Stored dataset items
+ + + + + + +

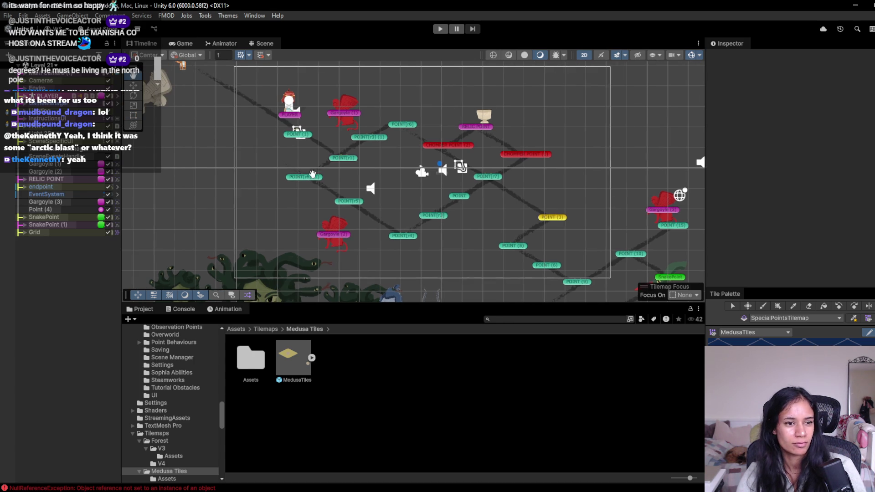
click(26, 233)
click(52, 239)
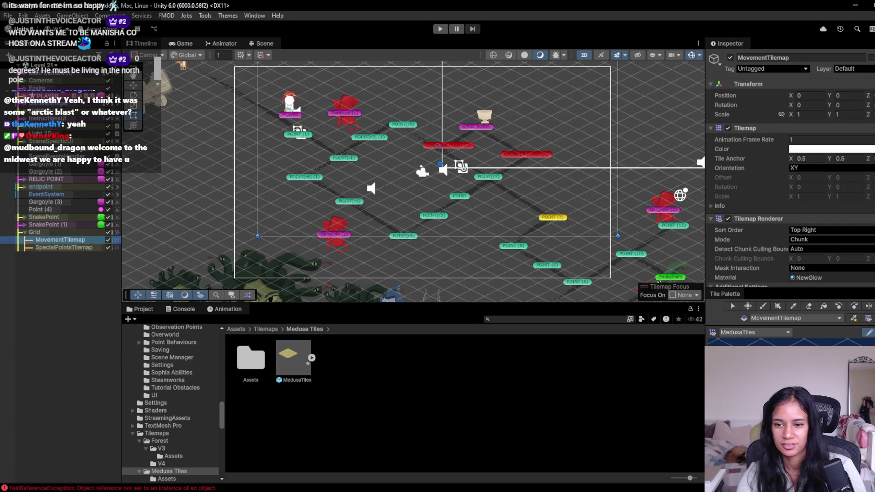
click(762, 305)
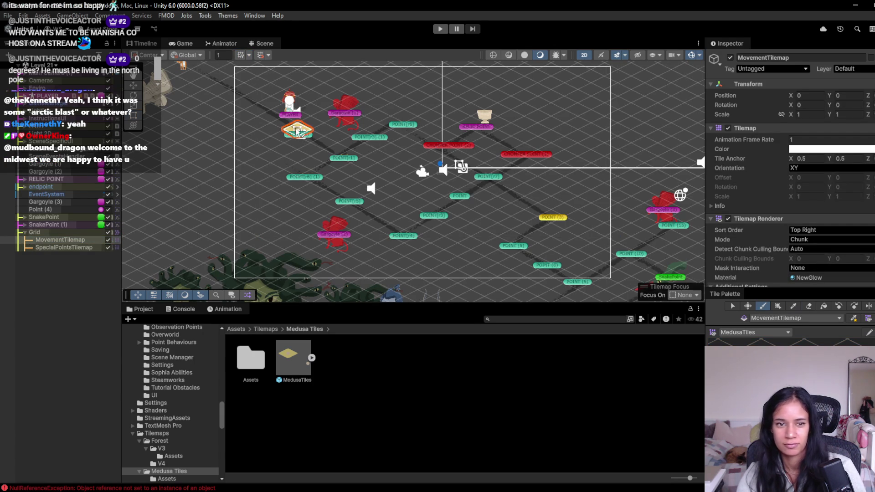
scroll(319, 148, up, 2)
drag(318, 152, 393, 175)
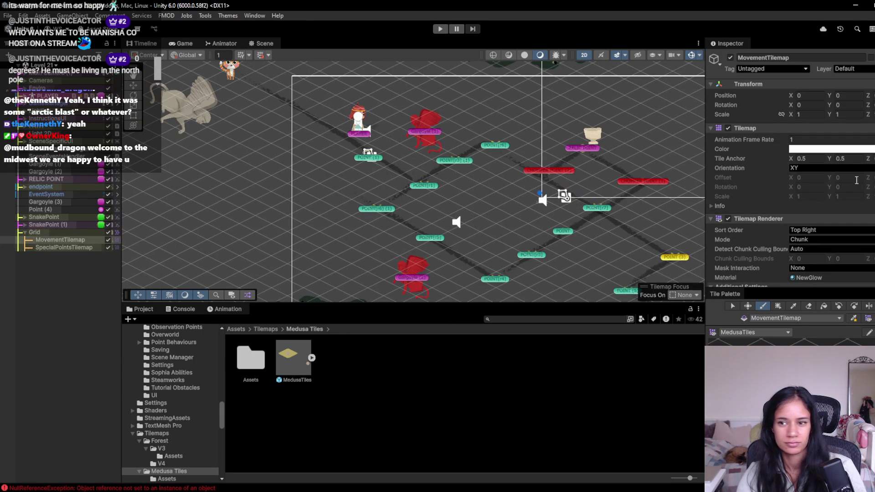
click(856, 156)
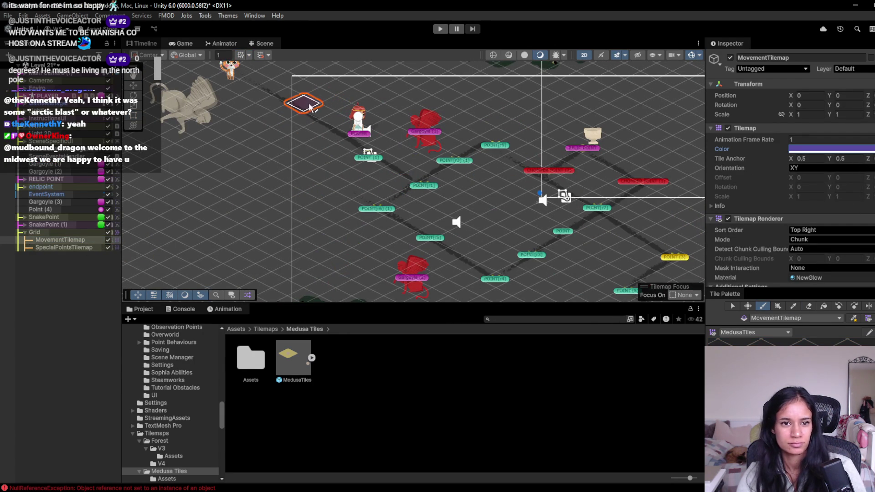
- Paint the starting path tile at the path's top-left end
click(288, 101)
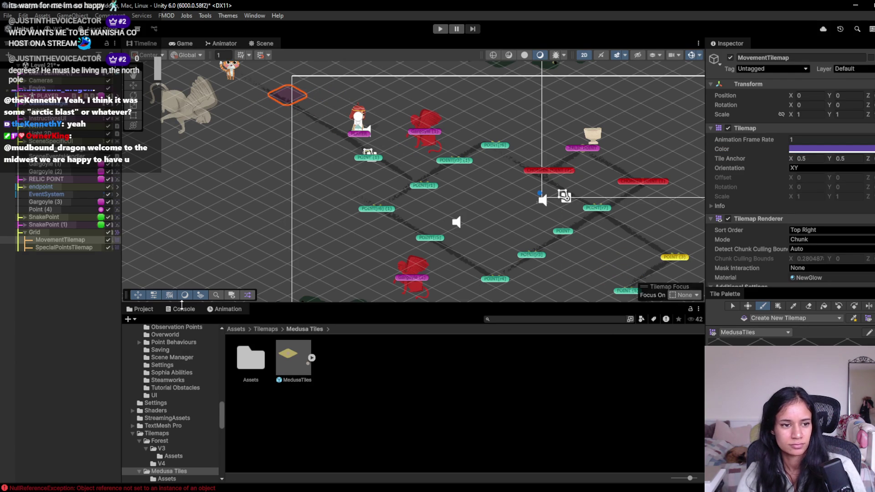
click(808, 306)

+ + + + + + +

■ **Work required**
The data above, line by line: transcribe it exactly and drop the pictures.

■ **Result of this exercise**
click(26, 233)
click(52, 239)
click(762, 305)
scroll(319, 148, up, 2)
drag(318, 152, 393, 175)
click(856, 156)
- Paint the starting path tile at the path's top-left end
click(288, 101)
click(808, 306)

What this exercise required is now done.